Eastern chimpanzee. Image credit: Bernard Dupont, Creative Commons

The main threat to larger mammals, particularly elephants, is from hunting and poaching. Across the ecoregion, the numbers of roads have increased, facilitating hunting in areas that were once inaccessible. For example, along the northern and north-western border of the Lac Télé-Likouala-aux-Herbes Community Reserve a road has been planned for transportation of wood from a logging concession located just outside the reserve.
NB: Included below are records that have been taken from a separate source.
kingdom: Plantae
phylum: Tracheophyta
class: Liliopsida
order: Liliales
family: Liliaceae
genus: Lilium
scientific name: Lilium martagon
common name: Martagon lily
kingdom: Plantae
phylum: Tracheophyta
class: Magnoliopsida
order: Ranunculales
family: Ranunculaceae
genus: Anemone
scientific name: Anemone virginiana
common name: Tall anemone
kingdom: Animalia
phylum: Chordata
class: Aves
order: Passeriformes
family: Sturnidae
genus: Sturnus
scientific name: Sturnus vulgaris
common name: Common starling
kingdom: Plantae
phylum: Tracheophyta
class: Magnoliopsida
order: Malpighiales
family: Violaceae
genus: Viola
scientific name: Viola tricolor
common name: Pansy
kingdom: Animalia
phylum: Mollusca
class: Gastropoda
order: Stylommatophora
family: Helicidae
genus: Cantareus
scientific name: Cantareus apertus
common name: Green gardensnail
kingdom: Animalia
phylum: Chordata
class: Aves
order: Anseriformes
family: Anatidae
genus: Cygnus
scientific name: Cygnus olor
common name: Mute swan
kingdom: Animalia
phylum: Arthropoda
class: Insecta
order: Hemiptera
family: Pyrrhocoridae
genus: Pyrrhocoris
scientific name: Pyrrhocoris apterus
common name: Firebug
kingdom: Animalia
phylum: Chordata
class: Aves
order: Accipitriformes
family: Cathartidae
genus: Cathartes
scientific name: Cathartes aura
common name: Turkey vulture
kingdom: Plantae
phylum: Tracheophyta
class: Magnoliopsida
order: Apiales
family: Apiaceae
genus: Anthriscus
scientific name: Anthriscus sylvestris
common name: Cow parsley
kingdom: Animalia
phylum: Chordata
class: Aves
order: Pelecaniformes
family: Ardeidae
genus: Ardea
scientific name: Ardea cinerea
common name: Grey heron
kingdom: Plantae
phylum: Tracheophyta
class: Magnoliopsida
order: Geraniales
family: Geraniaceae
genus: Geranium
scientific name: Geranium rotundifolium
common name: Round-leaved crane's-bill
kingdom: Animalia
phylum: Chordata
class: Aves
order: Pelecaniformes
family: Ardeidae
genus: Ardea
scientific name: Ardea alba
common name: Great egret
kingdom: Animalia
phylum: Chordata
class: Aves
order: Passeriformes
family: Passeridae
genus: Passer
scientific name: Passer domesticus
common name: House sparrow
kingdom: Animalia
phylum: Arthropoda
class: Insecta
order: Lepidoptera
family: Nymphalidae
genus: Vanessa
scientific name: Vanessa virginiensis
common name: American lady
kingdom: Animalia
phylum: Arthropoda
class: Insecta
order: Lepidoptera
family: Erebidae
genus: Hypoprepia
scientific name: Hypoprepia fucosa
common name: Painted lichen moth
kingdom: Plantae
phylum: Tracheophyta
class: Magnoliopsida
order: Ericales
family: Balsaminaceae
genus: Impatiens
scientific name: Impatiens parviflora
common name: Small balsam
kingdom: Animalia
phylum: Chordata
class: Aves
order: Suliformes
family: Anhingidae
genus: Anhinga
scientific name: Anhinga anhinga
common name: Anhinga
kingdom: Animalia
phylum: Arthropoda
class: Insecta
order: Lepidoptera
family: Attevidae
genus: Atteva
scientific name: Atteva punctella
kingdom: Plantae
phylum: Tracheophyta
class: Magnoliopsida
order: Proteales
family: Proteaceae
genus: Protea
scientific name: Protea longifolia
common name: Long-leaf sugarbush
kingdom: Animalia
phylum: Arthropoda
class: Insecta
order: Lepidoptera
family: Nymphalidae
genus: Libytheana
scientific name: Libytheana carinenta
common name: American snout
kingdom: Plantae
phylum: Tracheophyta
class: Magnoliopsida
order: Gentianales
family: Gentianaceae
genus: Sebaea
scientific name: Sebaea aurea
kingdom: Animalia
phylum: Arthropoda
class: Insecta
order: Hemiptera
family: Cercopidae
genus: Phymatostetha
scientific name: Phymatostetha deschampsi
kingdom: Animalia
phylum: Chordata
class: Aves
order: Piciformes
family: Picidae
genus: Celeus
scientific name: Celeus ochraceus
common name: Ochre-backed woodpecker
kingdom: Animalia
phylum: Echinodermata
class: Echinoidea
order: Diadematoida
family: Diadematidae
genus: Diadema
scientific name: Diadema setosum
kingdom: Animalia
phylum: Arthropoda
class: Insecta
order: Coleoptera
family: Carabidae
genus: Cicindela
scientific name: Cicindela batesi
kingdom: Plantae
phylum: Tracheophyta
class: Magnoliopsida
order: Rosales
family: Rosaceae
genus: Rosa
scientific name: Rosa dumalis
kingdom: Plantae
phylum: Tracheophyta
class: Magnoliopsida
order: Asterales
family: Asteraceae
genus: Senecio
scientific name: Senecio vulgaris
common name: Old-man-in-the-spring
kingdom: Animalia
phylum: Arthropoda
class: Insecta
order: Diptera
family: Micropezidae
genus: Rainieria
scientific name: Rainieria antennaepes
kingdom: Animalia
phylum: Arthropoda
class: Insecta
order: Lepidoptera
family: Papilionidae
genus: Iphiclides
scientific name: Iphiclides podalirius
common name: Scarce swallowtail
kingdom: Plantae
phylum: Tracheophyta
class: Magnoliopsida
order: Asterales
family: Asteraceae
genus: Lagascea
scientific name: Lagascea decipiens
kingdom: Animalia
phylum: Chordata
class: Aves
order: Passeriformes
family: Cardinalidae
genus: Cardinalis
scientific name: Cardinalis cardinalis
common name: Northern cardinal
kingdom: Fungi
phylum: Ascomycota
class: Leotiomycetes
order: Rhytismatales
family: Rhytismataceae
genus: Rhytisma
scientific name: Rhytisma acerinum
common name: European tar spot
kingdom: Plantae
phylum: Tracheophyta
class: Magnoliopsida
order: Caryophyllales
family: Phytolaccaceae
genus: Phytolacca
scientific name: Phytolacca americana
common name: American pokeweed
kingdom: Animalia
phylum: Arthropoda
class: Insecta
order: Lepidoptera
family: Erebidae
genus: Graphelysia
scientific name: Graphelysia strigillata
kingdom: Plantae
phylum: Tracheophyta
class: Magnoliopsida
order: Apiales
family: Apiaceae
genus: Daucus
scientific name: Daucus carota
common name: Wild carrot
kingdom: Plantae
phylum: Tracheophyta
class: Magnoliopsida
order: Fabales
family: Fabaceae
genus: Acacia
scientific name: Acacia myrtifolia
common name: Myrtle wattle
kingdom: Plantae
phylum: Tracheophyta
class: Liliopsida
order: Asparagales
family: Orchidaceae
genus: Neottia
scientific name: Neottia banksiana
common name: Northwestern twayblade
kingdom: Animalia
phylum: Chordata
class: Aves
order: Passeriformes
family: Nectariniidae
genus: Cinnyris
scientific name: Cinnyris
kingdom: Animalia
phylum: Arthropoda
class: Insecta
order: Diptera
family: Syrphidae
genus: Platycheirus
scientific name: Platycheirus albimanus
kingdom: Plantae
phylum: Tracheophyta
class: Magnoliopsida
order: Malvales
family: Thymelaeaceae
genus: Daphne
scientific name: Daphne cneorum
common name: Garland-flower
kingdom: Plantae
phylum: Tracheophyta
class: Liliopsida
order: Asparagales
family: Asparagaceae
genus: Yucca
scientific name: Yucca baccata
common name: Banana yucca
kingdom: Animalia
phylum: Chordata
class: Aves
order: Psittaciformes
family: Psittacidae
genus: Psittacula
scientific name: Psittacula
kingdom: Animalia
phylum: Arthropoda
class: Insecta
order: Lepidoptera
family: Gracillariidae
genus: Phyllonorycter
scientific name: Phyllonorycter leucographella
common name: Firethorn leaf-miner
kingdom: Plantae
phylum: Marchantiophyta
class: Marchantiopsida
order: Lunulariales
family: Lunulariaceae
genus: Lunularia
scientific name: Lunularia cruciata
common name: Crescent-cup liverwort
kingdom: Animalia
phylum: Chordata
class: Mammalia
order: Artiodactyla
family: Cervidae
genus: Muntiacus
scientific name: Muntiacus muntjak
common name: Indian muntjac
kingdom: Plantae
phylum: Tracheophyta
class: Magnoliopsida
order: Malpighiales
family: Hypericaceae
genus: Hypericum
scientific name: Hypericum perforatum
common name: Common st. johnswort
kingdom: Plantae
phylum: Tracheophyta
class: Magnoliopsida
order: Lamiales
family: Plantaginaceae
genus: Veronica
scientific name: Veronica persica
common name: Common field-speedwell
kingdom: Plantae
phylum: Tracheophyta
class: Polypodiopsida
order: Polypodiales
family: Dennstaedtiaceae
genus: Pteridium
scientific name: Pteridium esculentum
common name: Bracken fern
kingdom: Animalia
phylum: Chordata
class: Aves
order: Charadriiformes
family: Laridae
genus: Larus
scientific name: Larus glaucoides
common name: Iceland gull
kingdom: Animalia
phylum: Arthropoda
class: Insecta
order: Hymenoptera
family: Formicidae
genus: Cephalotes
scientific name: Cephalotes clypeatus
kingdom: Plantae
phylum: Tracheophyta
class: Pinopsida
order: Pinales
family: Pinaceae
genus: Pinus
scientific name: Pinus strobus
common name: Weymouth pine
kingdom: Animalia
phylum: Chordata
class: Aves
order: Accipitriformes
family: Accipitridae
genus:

The logging concessions are also a threat to habitats in the Congo and DRC. 

The priority conservation actions for the next decade will be to: 1) continue surveying and monitoring large mammal and fish populations; 2) collaborate with the military to improve the enforcement of illegal hunting through patrols; and 3) expand the boundary limits of Lac Télé Community Reserve to take into consideration the different yearly habitat requirements of the lowland gorilla and other species. 


1. Dargie, G.C., Lewis, S.L., Lawson, I.T., Mitchard, E.T., Page, S.E., Bocko, Y.E. and Ifo, S.A. 2017. Age, extent and carbon storage of the central Congo Basin peatland complex. Nature. 542, pp. 86-90.
2. Rainey, H.J., Iyenguet, F.C., Malanda, G.A.F., MadzokÉ, B., Dos Santos, D., Stokes, E.J., Maisels, F. and Strindberg, S. 2010. Survey of Raphia swamp forest, Republic of Congo, indicates high densities of Critically Endangered western lowland gorillas Gorilla gorilla gorilla. Oryx. 44(1), pp.124-132.
3. Yanggen, D., Angu, K. and Tchamou, N. (Eds). 2010. Landscape-scale conservation in the Congo Basin: Lessons learned from the Central African Regional Programme for the Environment (CARPE). Gland, Switzerland: IUCN.